Two things worth noting in src/main.zig:

Zig 0.15’s new writer API. The old std.io.getStdOut().writer() is gone. The new pattern is explicit: you supply the buffer, get a File.Writer, and grab its interface:

var stdout_buffer: [4096]u8 = undefined;
var stdout_writer = std.fs.File.stdout().writer(&stdout_buffer);
const out = &stdout_writer.interface;

try out.print("Hello, world!\n", .{});
// ...
try out.flush();   // don't forget this

The buffer lives on the stack. You decide its size. You also have to call flush() yourself — buffered IO is no longer hidden behind a polymorphic writer.

Where system info comes from. Three different sources, depending on what kind of fact it is:

Fact Source
OS, arch, Zig version @import("builtin") — comptime constants baked into the binary
Hostname, kernel std.posix.uname() — POSIX syscall
CPU count std.Thread.getCpuCount()
User, shell std.process.getEnvVarOwned(allocator, "USER") — env vars, allocated
Cwd std.posix.getcwd(&buf) — fills a stack buffer
Time std.time.timestamp()

builtin is the interesting one: builtin.os.tag and builtin.cpu.arch are compile-time enums, so @tagName() gives you the string with zero runtime cost. The build target is the answer.

uname returns fixed-size null-terminated arrays ([65]u8 or so). To print them as Zig slices, you need std.mem.sliceTo(&uts.nodename, 0) to find the null terminator.

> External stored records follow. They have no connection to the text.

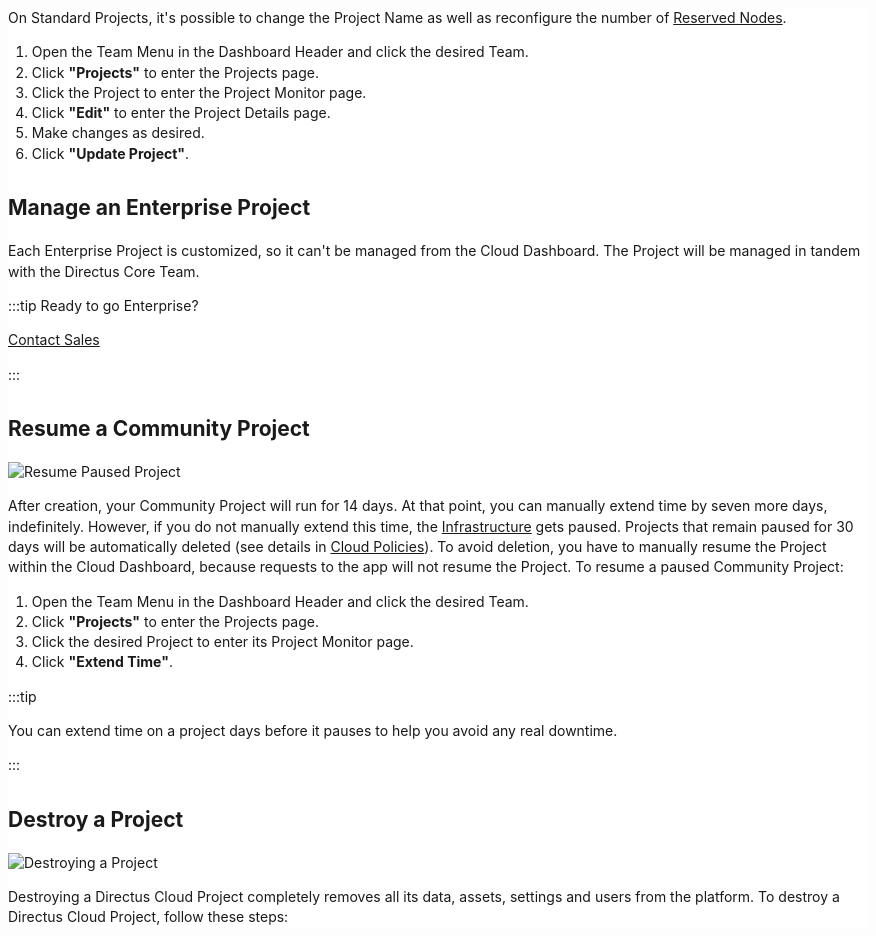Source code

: On Standard Projects, it's possible to change the Project Name as well as reconfigure the number of
[Reserved Nodes](/cloud/glossary#reserved-nodes).

1. Open the Team Menu in the Dashboard Header and click the desired Team.
2. Click **"Projects"** to enter the Projects page.
3. Click the Project to enter the Project Monitor page.
4. Click **"Edit"** to enter the Project Details page.
5. Make changes as desired.
6. Click **"Update Project"**.

## Manage an Enterprise Project

Each Enterprise Project is customized, so it can't be managed from the Cloud Dashboard. The Project will be managed in
tandem with the Directus Core Team.

:::tip Ready to go Enterprise?

[Contact Sales](https://directus.io/contact)

:::

## Resume a Community Project

![Resume Paused Project](https://cdn.directus.io/docs/v9/cloud/projects/projects-20221011A/resume-paused-project-20221011A.webp)

After creation, your Community Project will run for 14 days. At that point, you can manually extend time by seven more
days, indefinitely. However, if you do not manually extend this time, the
[Infrastructure](/cloud/glossary#infrastructure) gets paused. Projects that remain paused for 30 days will be
automatically deleted (see details in [Cloud Policies](https://directus.io/cloud-policies#)). To avoid deletion, you
have to manually resume the Project within the Cloud Dashboard, because requests to the app will not resume the Project.
To resume a paused Community Project:

1. Open the Team Menu in the Dashboard Header and click the desired Team.
2. Click **"Projects"** to enter the Projects page.
3. Click the desired Project to enter its Project Monitor page.
4. Click **"Extend Time"**.

:::tip

You can extend time on a project days before it pauses to help you avoid any real downtime.

:::

## Destroy a Project

![Destroying a Project](https://cdn.directus.io/docs/v9/cloud/projects/projects-20220322A/destroy-a-project-20220225A.webp)

Destroying a Directus Cloud Project completely removes all its data, assets, settings and users from the platform. To
destroy a Directus Cloud Project, follow these steps:
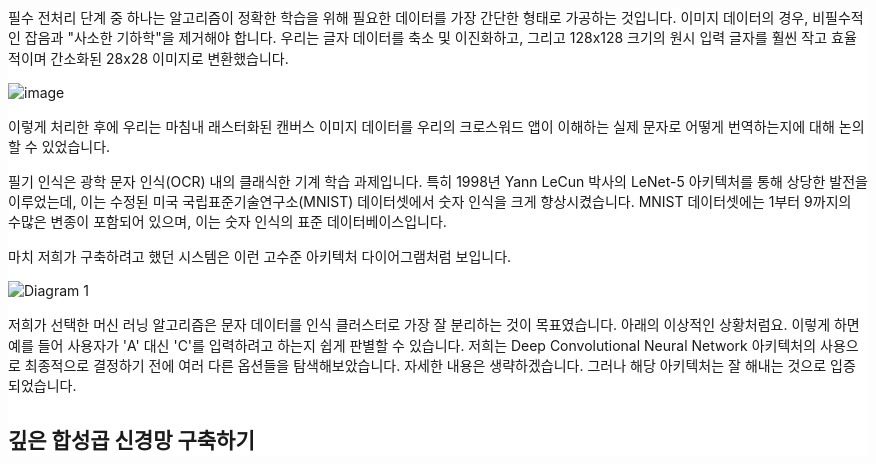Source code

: <ins class="adsbygoogle"
     style="display:block"
     data-ad-client="ca-pub-4877378276818686"
     data-ad-slot="1107185301"
     data-ad-format="auto"
     data-full-width-responsive="true"></ins>

<script>
     (adsbygoogle = window.adsbygoogle || []).push({});
</script>

필수 전처리 단계 중 하나는 알고리즘이 정확한 학습을 위해 필요한 데이터를 가장 간단한 형태로 가공하는 것입니다. 이미지 데이터의 경우, 비필수적인 잡음과 "사소한 기하학"을 제거해야 합니다. 우리는 글자 데이터를 축소 및 이진화하고, 그리고 128x128 크기의 원시 입력 글자를 훨씬 작고 효율적이며 간소화된 28x28 이미지로 변환했습니다.

![image](/assets/img/2024-07-10-ExperimentingwithHandwritingRecognitionforTheNewYorkTimesCrossword_3.png)

이렇게 처리한 후에 우리는 마침내 래스터화된 캔버스 이미지 데이터를 우리의 크로스워드 앱이 이해하는 실제 문자로 어떻게 번역하는지에 대해 논의할 수 있었습니다.

필기 인식은 광학 문자 인식(OCR) 내의 클래식한 기계 학습 과제입니다. 특히 1998년 Yann LeCun 박사의 LeNet-5 아키텍처를 통해 상당한 발전을 이루었는데, 이는 수정된 미국 국립표준기술연구소(MNIST) 데이터셋에서 숫자 인식을 크게 향상시켰습니다. MNIST 데이터셋에는 1부터 9까지의 수많은 변종이 포함되어 있으며, 이는 숫자 인식의 표준 데이터베이스입니다.



<ins class="adsbygoogle"
     style="display:block"
     data-ad-client="ca-pub-4877378276818686"
     data-ad-slot="1107185301"
     data-ad-format="auto"
     data-full-width-responsive="true"></ins>

<script>
     (adsbygoogle = window.adsbygoogle || []).push({});
</script>

마치 저희가 구축하려고 했던 시스템은 이런 고수준 아키텍처 다이어그램처럼 보입니다.

![Diagram 1](/assets/img/2024-07-10-ExperimentingwithHandwritingRecognitionforTheNewYorkTimesCrossword_4.png)

저희가 선택한 머신 러닝 알고리즘은 문자 데이터를 인식 클러스터로 가장 잘 분리하는 것이 목표였습니다. 아래의 이상적인 상황처럼요. 이렇게 하면 예를 들어 사용자가 'A' 대신 'C'를 입력하려고 하는지 쉽게 판별할 수 있습니다. 저희는 Deep Convolutional Neural Network 아키텍처의 사용으로 최종적으로 결정하기 전에 여러 다른 옵션들을 탐색해보았습니다. 자세한 내용은 생략하겠습니다. 그러나 해당 아키텍처는 잘 해내는 것으로 입증되었습니다.



<ins class="adsbygoogle"
     style="display:block"
     data-ad-client="ca-pub-4877378276818686"
     data-ad-slot="1107185301"
     data-ad-format="auto"
     data-full-width-responsive="true"></ins>

<script>
     (adsbygoogle = window.adsbygoogle || []).push({});
</script>

## 깊은 합성곱 신경망 구축하기
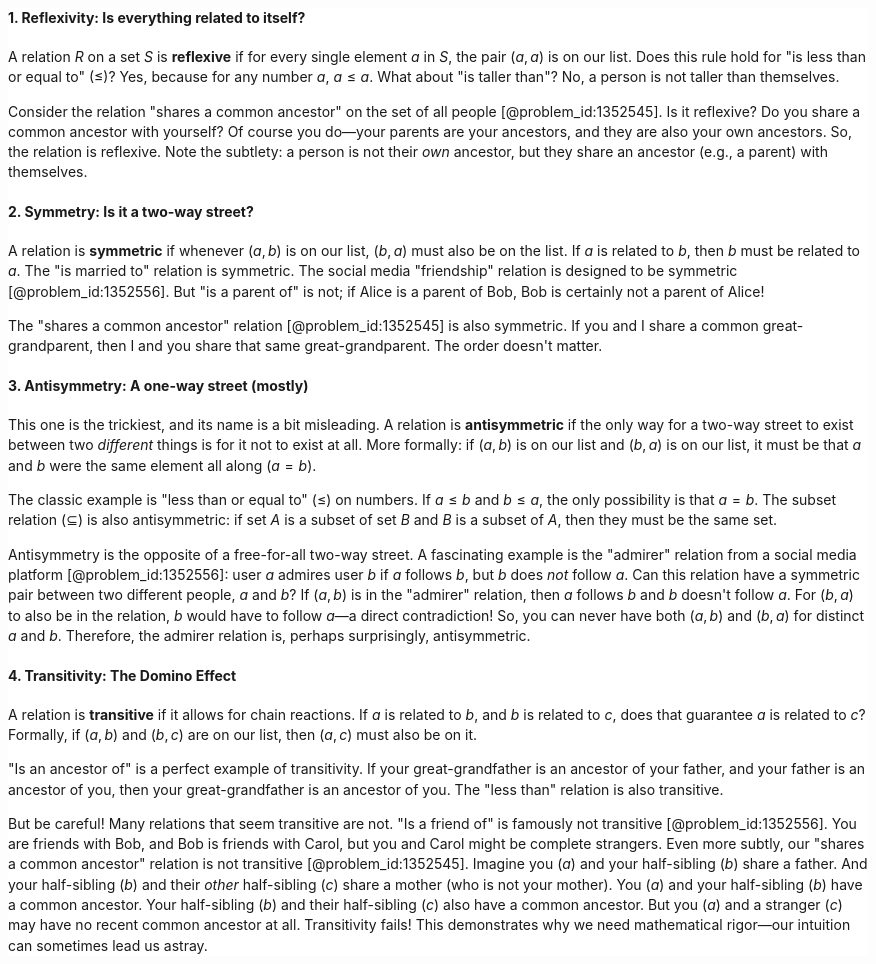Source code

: #### 1. Reflexivity: Is everything related to itself?

A relation $R$ on a set $S$ is **reflexive** if for every single element $a$ in $S$, the pair $(a, a)$ is on our list. Does this rule hold for "is less than or equal to" ($\le$)? Yes, because for any number $a$, $a \le a$. What about "is taller than"? No, a person is not taller than themselves.

Consider the relation "shares a common ancestor" on the set of all people [@problem_id:1352545]. Is it reflexive? Do you share a common ancestor with yourself? Of course you do—your parents are your ancestors, and they are also your own ancestors. So, the relation is reflexive. Note the subtlety: a person is not their *own* ancestor, but they share an ancestor (e.g., a parent) with themselves.

#### 2. Symmetry: Is it a two-way street?

A relation is **symmetric** if whenever $(a, b)$ is on our list, $(b, a)$ must also be on the list. If $a$ is related to $b$, then $b$ must be related to $a$. The "is married to" relation is symmetric. The social media "friendship" relation is designed to be symmetric [@problem_id:1352556]. But "is a parent of" is not; if Alice is a parent of Bob, Bob is certainly not a parent of Alice!

The "shares a common ancestor" relation [@problem_id:1352545] is also symmetric. If you and I share a common great-grandparent, then I and you share that same great-grandparent. The order doesn't matter.

#### 3. Antisymmetry: A one-way street (mostly)

This one is the trickiest, and its name is a bit misleading. A relation is **antisymmetric** if the only way for a two-way street to exist between two *different* things is for it not to exist at all. More formally: if $(a, b)$ is on our list and $(b, a)$ is on our list, it must be that $a$ and $b$ were the same element all along ($a=b$).

The classic example is "less than or equal to" ($\le$) on numbers. If $a \le b$ and $b \le a$, the only possibility is that $a=b$. The subset relation ($\subseteq$) is also antisymmetric: if set $A$ is a subset of set $B$ and $B$ is a subset of $A$, then they must be the same set.

Antisymmetry is the opposite of a free-for-all two-way street. A fascinating example is the "admirer" relation from a social media platform [@problem_id:1352556]: user $a$ admires user $b$ if $a$ follows $b$, but $b$ does *not* follow $a$. Can this relation have a symmetric pair between two different people, $a$ and $b$? If $(a, b)$ is in the "admirer" relation, then $a$ follows $b$ and $b$ doesn't follow $a$. For $(b, a)$ to also be in the relation, $b$ would have to follow $a$—a direct contradiction! So, you can never have both $(a, b)$ and $(b, a)$ for distinct $a$ and $b$. Therefore, the admirer relation is, perhaps surprisingly, antisymmetric.

#### 4. Transitivity: The Domino Effect

A relation is **transitive** if it allows for chain reactions. If $a$ is related to $b$, and $b$ is related to $c$, does that guarantee $a$ is related to $c$? Formally, if $(a, b)$ and $(b, c)$ are on our list, then $(a, c)$ must also be on it.

"Is an ancestor of" is a perfect example of transitivity. If your great-grandfather is an ancestor of your father, and your father is an ancestor of you, then your great-grandfather is an ancestor of you. The "less than" relation is also transitive.

But be careful! Many relations that seem transitive are not. "Is a friend of" is famously not transitive [@problem_id:1352556]. You are friends with Bob, and Bob is friends with Carol, but you and Carol might be complete strangers. Even more subtly, our "shares a common ancestor" relation is not transitive [@problem_id:1352545]. Imagine you ($a$) and your half-sibling ($b$) share a father. And your half-sibling ($b$) and their *other* half-sibling ($c$) share a mother (who is not your mother). You ($a$) and your half-sibling ($b$) have a common ancestor. Your half-sibling ($b$) and their half-sibling ($c$) also have a common ancestor. But you ($a$) and a stranger ($c$) may have no recent common ancestor at all. Transitivity fails! This demonstrates why we need mathematical rigor—our intuition can sometimes lead us astray.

getEnvVarOwned returns an error union, not an optional — USER may genuinely not be set. The idiomatic handling:

if (std.process.getEnvVarOwned(allocator, "USER")) |u| {
    defer allocator.free(u);
    try out.print("User: {s}\n", .{u});
} else |_| {
    try out.print("User: (unknown)\n", .{});
}

The |u| / else |_| split handles success and error in one expression. The success branch owns the allocation and must free it.

4. Build and run

zig build run        # build + run
zig build            # build → ./zig-out/bin/ii

Output:

Hello, world!

== System Info ==
OS:           macos
Architecture: aarch64
Zig version:  0.15.2
Hostname:     lzw-mac.local
Kernel:       Darwin 25.4.0
CPU cores:    8
Working dir:  /Users/lzwjava/projects/ii
User:         lzwjava
Shell:        /bin/zsh
Unix time:    1778318750

5. Git

git init
echo -e ".zig-cache/\nzig-out/" > .gitignore
git add .gitignore build.zig build.zig.zon src/main.zig
git commit -m "Initial commit: Zig CLI printing hello world and system info"
git remote add origin git@github.com:lzwjava/ii.git
git push -u origin main

.zig-cache/ and zig-out/ are the two things to ignore — incremental cache and install prefix respectively.